ARTICLE:

==========

# Bolens 1476



## GTcollector (Dec 27, 2010)

I acquired a 1970 Bolens 1476, my second Bolens, (H16) but first Large Frame, man is thing something. I've already begun to start saving for a 1477


----------



## SnowmanPA (May 12, 2007)

Beautiful!


----------



## OldBuzzard (Jun 23, 2011)

Danged NICE looking tractor :thumbsup:

The large frames are stout, and when you get into the 2-clilider ones they REALLY come to life.


----------



## GTcollector (Dec 27, 2010)

OldBuzzard said:


> Danged NICE looking tractor :thumbsup:
> 
> The large frames are stout, and when you get into the 2-clilider ones they REALLY come to life.


I plan on getting a 1477, I collect single cylinder 14/16 hp hydros from the 1970's I realize how powerful the 1886, HT20, HT23 are, but I'm going to stick to singles, after 1980 they started to become a thing of the past. My friend REALY wants a Bolens 1886, HT20, HT23, so if you see a nice one for sale (and you aren't buying it), let me know.


----------



## OldBuzzard (Jun 23, 2011)

I'm not planning on buying any more tractors at this time. I have enough to keep me busy for quite awhile   

Shucks, I'm even passing on a nice G11 that's not all that far from me and is at a very good price!

I would make an exception for an HT22, but since those were export only, I doubt that I'll ever see one, let alone one for sale..


----------



## Cublover (Feb 20, 2011)

I finally dug into the pile enough to see the entire side of the 1050. I think it's calling me to come play with it.

I almost made it into the shop Wed evening! Put brakes on wife's car and headed that way, then the phone rings. All plans put on hold for another day.

That machine looks good for 44 years old! Mine is not as fortunate. Rode hard and put away wet too many times.


----------



## jhngardner367 (Apr 5, 2011)

Mine was in bad shape,when I got it,too,Cub. Sat outside for 7-8 yrs.
It's fun redoing it,though.


----------



## GTcollector (Dec 27, 2010)

jhngardner367 said:


> Mine was in bad shape,when I got it,too,Cub. Sat outside for 7-8 yrs.
> It's fun redoing it,though.


My 1476 was one of the rougher tractors I've bought, I've been very, very lucky, I have 15-16 real nice ones


----------

==========

GIVEN RECORDS:
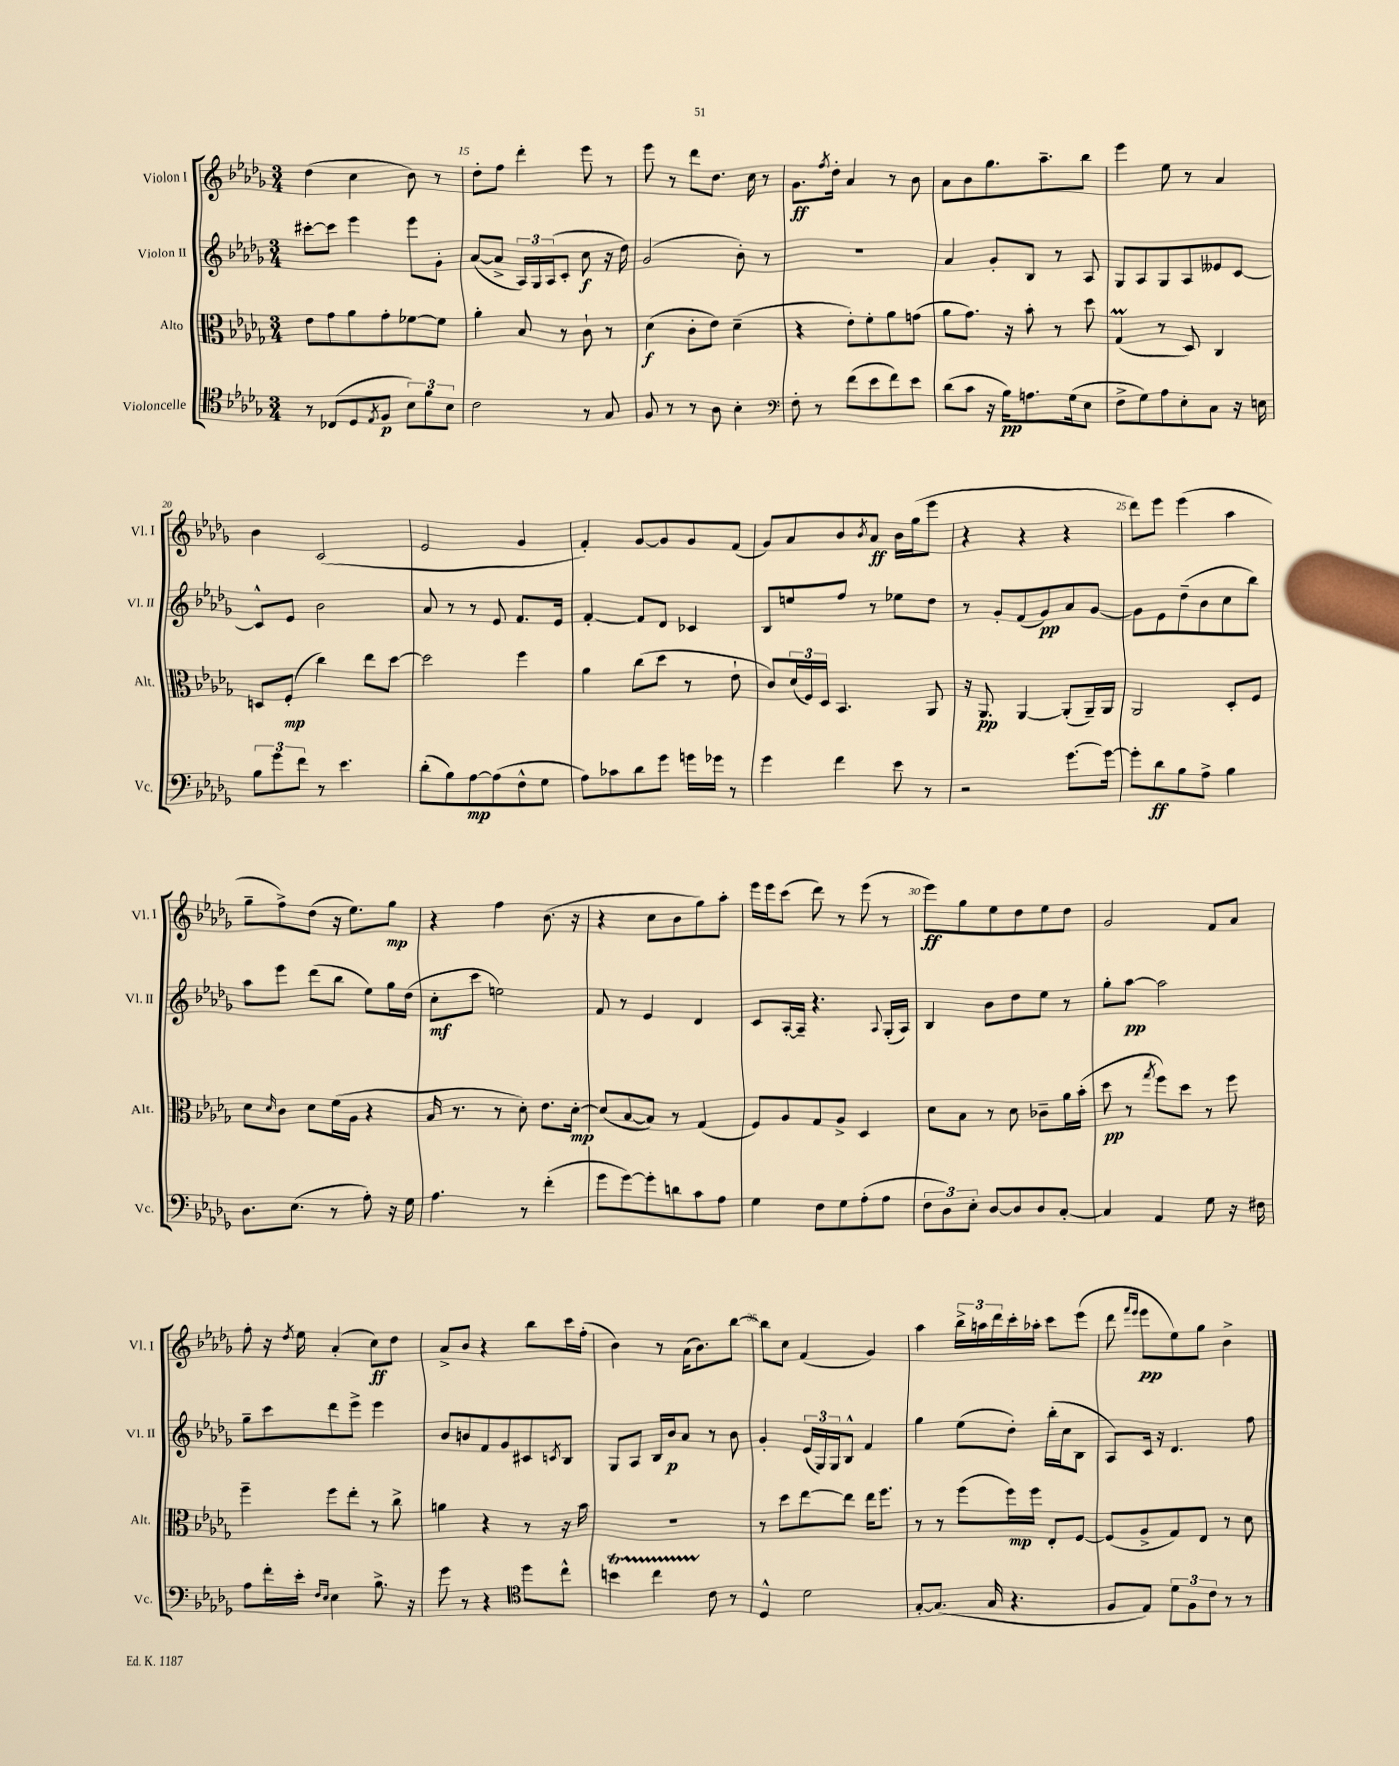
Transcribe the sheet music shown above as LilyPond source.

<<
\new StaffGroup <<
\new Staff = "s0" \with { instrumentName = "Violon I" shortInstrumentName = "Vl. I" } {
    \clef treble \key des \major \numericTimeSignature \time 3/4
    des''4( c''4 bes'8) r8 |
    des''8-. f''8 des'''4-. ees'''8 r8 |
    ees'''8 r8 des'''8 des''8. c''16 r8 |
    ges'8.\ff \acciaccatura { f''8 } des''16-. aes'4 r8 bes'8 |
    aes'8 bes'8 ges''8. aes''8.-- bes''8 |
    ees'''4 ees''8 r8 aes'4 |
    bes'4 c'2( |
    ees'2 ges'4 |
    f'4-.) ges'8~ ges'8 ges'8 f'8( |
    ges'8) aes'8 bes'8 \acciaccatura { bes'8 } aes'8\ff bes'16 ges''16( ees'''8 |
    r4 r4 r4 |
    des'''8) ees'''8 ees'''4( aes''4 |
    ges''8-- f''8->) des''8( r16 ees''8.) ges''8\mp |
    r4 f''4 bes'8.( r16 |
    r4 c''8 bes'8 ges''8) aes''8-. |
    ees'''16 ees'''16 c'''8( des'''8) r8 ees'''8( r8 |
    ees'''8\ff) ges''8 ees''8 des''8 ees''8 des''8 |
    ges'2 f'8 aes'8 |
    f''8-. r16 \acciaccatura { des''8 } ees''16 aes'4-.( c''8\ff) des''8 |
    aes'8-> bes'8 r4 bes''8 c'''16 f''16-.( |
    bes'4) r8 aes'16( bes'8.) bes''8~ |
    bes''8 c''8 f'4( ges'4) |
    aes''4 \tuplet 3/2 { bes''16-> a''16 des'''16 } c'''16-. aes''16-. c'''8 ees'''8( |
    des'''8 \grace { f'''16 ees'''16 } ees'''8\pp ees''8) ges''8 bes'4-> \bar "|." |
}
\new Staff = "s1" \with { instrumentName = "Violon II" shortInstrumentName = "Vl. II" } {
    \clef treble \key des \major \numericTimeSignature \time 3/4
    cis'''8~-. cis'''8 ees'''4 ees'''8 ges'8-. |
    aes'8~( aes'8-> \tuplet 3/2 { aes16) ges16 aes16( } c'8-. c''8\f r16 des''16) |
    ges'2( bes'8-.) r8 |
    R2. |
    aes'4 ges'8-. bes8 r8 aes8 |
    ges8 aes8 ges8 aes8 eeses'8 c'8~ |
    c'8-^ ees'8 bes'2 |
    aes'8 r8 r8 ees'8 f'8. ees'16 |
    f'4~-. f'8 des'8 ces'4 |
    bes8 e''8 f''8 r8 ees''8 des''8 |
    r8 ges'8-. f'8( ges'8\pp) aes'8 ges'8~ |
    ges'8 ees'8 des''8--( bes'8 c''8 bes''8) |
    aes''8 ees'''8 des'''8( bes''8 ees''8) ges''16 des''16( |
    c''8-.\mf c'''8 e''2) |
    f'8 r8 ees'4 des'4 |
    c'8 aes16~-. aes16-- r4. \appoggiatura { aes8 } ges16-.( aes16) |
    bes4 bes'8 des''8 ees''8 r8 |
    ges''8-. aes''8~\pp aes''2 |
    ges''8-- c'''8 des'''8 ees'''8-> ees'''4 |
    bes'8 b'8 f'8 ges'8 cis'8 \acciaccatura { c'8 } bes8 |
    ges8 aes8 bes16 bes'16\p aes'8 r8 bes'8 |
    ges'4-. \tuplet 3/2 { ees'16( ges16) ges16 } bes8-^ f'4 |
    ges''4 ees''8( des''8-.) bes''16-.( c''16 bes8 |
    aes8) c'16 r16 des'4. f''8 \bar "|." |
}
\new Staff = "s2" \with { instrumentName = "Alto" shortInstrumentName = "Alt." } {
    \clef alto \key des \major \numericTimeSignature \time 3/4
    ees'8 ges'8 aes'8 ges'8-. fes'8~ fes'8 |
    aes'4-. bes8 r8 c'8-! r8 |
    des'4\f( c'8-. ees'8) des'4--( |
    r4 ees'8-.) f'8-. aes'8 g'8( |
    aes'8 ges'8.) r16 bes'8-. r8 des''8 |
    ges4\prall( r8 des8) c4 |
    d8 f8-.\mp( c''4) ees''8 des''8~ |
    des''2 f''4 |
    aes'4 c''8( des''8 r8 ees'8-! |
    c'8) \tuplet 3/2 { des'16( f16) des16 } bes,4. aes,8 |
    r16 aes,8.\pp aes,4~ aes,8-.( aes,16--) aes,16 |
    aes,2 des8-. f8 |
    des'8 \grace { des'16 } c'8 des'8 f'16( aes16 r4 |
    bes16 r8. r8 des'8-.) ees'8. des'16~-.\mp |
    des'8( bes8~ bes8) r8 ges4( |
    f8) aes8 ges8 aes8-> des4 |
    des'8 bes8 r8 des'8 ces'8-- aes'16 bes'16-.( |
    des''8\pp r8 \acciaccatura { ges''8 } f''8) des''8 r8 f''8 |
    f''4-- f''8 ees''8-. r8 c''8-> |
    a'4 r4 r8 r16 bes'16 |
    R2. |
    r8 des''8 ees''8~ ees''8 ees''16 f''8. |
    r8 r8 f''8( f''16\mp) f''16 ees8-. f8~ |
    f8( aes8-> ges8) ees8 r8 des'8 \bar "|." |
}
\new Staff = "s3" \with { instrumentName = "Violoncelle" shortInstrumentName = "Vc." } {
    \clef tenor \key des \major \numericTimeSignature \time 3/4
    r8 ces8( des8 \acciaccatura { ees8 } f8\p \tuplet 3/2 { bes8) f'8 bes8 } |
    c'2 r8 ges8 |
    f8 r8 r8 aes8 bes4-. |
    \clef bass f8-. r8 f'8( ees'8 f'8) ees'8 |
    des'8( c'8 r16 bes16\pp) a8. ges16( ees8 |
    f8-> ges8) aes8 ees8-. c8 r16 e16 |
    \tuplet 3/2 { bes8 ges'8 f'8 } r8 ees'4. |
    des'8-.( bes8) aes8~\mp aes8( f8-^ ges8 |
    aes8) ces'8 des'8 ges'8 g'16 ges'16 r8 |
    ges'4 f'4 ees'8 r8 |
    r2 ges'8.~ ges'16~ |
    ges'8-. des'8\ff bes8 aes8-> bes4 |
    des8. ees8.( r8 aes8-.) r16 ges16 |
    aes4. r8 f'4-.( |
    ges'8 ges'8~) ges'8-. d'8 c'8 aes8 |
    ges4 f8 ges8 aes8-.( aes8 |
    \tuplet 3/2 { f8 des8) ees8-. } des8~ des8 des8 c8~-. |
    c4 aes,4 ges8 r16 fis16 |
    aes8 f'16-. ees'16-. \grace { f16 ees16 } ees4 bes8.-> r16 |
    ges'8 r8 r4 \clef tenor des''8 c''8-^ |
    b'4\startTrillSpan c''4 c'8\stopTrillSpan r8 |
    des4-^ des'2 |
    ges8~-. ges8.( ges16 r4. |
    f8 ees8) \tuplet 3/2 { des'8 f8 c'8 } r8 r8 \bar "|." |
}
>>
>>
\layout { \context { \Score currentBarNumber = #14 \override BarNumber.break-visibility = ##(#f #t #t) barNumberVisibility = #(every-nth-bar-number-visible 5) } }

==========

LIST OF TASKS:
A - Answer these from the Bolens 1476 thread:
(i) What year is the Bolens 1476 that GTcollector acquired?
(ii) For which model would OldBuzzard make an exception to his plan not to buy more tractors?
(iii) How long did jhngardner367's tractor sit outside?
B - Transcribe the Bolens 1476 thread between "## Cublover (Feb" and "for another day.", inclusive.
The records come from a different source than the thread.

SOLUTIONS TO THE EXERCISE:
A -
(i) 1970
(ii) The HT22
(iii) 7-8 years

B -
## Cublover (Feb 20, 2011)

I finally dug into the pile enough to see the entire side of the 1050. I think it's calling me to come play with it.

I almost made it into the shop Wed evening! Put brakes on wife's car and headed that way, then the phone rings. All plans put on hold for another day.